There was a Gmail filter. And it was good.
Or it was decent anyway. What you're looking at above is Food-Bot 1.0. In Fall 2009, out of sheer desperation for free food, I created a Gmail account and subscribed to several thousand mailing lists on campus. Using a giant filter, I deleted everything not containing a food-related word. The inbox was then left with emails that were of interest to me (potentially containing free food). This method actually ended up being pretty effective, as it led me to finding lots of free food. But being a student in computer science, I couldn't help but ask myself, "Can we do better?"
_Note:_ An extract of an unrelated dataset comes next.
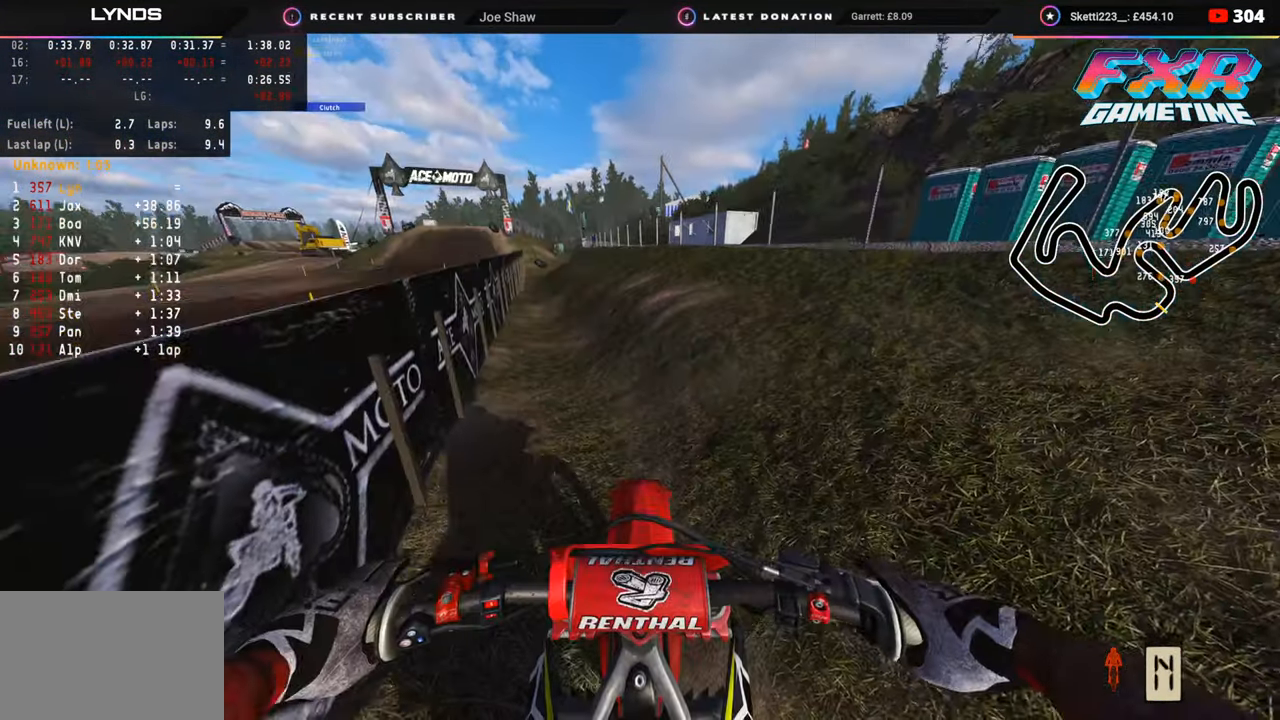
{"buttons": ["DPAD_UP"], "left_stick": "down-left", "right_stick": "center", "events": [[17, "SELECT", "up"], [50, "SELECT", "down"], [167, "SELECT", "up"], [233, "left_stick", "left"], [283, "left_stick", "down-left"], [300, "DPAD_UP", "down"], [350, "TRIANGLE", "down"], [467, "TRIANGLE", "up"]]}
And so I set out to solve the ultimate problem, a problem that,
if solved effectively, could revolutionize the lives of thousands of college students across the country. As I began formalizing and exploring the problem, I realized
it is far less simple than it might first appear, and not unlike a famous challenging problem in computer science. This page explains various aspects of the free food problem as well as various strategies for solving it.
problem statement
Given an arbitrary document, d, determine whether d contains information about a free
food event, and if so, return an array of correctly-associated information about each event (date/time, location, and food type).
That's not so bad, right? After all, it's pretty easy for us humans to identify free food events when we see them in emails.
Can it really be that hard to write a program that solves this problem?
Let's break apart the problem to see what all needs to be solved in order to accomplish this goal.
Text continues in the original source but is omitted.